BRANO DA LEGGERE:
____________________

Caterina sente costantemente la presenza di questo anello e lo vede
anche, ma solo lei. Da quel momento, Caterina mette ancor più in
pratica il suo amore per Dio attraverso una maggiore attenzione nei
confronti dei malati e dei poveri. Compie miracoli in loro favore. Ma
è anche oggetto di scherni e di calunnie: alcuni la accusano di
essere una donna di malaffare.
Caterina
è favorita dal dono delle lacrime. Queste esprimono una profonda
sensibilità, una grande capacità di commozione e di tenerezza.
Molti santi hanno avuto questo dono, rinnovando così l’emozione di
Gesù stesso, che non ha trattenuto né nascosto le sue lacrime
dinanzi al sepolcro dell’amico Lazzaro e al dolore di Maria e
Marta, così come alla vista di Gerusalemme, durante i suoi ultimi
giorni terreni. «Abbiate memoria di Cristo crocifisso..., Dio e
uomo, scrive Caterina a un corrispondente... Ponetevi per obietto
Cristo crocifisso, nascondetevi nelle piaghe di Cristo crocifisso,
annegatevi nel sangue di Cristo crocifisso.»
«La
dottrina di Maria»

____________________

SFIDE:
**1)** Trascrivi senza alcuna modifica la parte del brano su Caterina che inizia con le parole "Caterina sente costantemente" e termina dopo "donna di malaffare.".
**2)** Secondo il brano su Caterina, di che cosa la accusano alcuni?

____________________

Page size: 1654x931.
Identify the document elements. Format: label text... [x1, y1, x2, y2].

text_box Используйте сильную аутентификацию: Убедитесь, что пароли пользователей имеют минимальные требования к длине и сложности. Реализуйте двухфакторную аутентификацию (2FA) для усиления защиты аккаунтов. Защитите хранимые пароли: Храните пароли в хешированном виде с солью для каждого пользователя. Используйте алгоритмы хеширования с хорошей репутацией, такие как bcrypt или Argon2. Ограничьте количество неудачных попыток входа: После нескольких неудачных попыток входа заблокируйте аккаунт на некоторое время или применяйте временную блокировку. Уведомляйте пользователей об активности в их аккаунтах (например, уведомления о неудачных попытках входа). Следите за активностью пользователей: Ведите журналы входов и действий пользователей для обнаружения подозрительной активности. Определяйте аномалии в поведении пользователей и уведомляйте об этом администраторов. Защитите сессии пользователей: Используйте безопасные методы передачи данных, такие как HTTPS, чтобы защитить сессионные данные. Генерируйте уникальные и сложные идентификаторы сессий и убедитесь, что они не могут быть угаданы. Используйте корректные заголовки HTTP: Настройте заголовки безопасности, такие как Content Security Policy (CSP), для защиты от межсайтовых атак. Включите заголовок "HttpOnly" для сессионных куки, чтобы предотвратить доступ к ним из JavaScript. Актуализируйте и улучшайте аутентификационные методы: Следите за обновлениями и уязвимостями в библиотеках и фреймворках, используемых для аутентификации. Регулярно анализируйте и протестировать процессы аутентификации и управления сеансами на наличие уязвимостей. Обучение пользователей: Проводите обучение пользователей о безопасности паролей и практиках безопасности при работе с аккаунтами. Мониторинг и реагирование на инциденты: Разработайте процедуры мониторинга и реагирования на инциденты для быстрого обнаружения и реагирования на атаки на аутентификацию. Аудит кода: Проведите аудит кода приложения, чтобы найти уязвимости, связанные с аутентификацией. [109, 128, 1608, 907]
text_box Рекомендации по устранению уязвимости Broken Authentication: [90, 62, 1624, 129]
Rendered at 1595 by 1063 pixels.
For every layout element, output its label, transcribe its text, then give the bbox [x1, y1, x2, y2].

____________________

RISULTATI ATTESI:
**1)**
Caterina sente costantemente la presenza di questo anello e lo vede
anche, ma solo lei. Da quel momento, Caterina mette ancor più in
pratica il suo amore per Dio attraverso una maggiore attenzione nei
confronti dei malati e dei poveri. Compie miracoli in loro favore. Ma
è anche oggetto di scherni e di calunnie: alcuni la accusano di
essere una donna di malaffare.

**2)** Di essere una donna di malaffare.